Since I added two new games to my puzzle collection recently, I've had a renewed interest in playing puzzle games. As has happened before, this has led me to notice things about the way I play them and start having deep thoughts about how I – and how people in general – think.

I notice when playing Solo (my Su Doku implementation, renamed to avoid confusion with www.sudoku.com and/or trademark law) that by far the most difficult thing for me is to scan a large grid and find the one deduction that can currently be made. Solo has configurable difficulty levels (each one requires more sophisticated forms of deductive reasoning than the last) and also a configurable grid size; it turns out that I find playing 2x3 Advanced to be significantly easier than 3x3 Trivial, because I prefer a complex problem I can find to a boringly simple one that I have to go hunting for.

This fits with previous things I've noticed about myself.

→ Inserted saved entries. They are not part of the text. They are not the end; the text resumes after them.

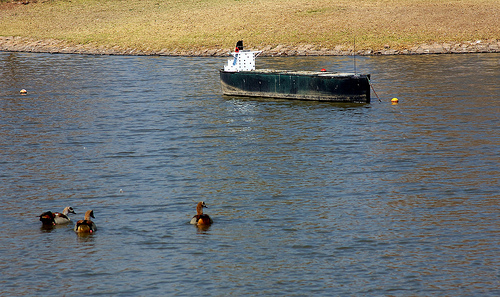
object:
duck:
[188, 194, 218, 232]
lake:
[8, 50, 495, 295]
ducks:
[32, 199, 106, 242]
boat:
[212, 30, 381, 110]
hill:
[2, 4, 498, 53]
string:
[366, 74, 391, 108]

I used to play a lot of Mao, and always tended to prefer games containing two or three difficult rules to games with fifteen utterly trivial ones; in the former case I tended to feel that the game was a complex mechanism which I was piloting skilfully, whereas in the latter case I tended to feel that I was frantically running back and forth trying to be everywhere at once and invariably missed something.

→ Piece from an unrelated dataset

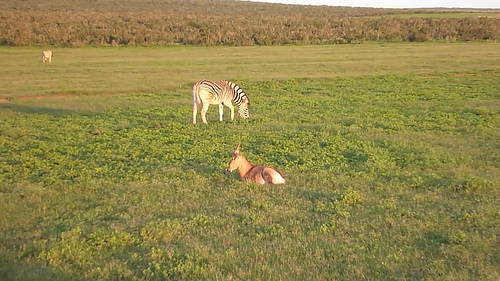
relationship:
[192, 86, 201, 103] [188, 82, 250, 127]
tail on zebra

And it's the same when I'm programming: give me a big hard problem to sit and chew on and I'll eventually solve it (assuming it's not too hard of course), but give me lots of fiddly little things to fix and my to-do list will become disorganised, I'll miss things and get stressed about it. This is why PuTTY is so fortunate to have recruited people who can polish up all the tiny little loose ends after I've done major pieces of development.

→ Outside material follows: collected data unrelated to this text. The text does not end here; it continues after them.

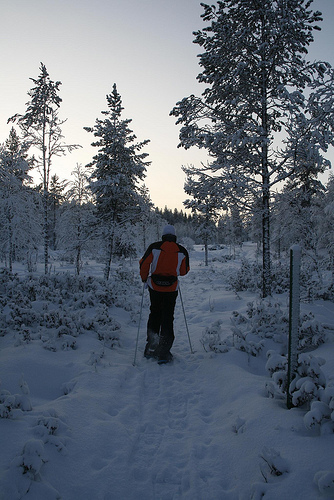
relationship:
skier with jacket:
[122, 213, 199, 376] [145, 242, 190, 288]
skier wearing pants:
[122, 213, 199, 376] [146, 294, 175, 350]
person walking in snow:
[134, 207, 196, 297] [204, 278, 229, 307]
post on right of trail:
[277, 230, 309, 415] [183, 380, 258, 434]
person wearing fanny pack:
[134, 207, 196, 297] [152, 273, 174, 287]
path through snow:
[96, 382, 198, 448] [204, 278, 229, 307]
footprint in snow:
[151, 390, 172, 413] [204, 278, 229, 307]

Presumably this isn't the same for everybody. I wonder if people reading this have the same tendency as me in this area, or the opposite one (preferring tracking lots of little things to addressing a big thing). Or, even more interestingly, if there's anyone reading this who thinks that distinction is meaningless or misleading, or finds they can work in both modes with equal facility but find some other interesting distinction to be drawn between modes of thought they find easy and hard.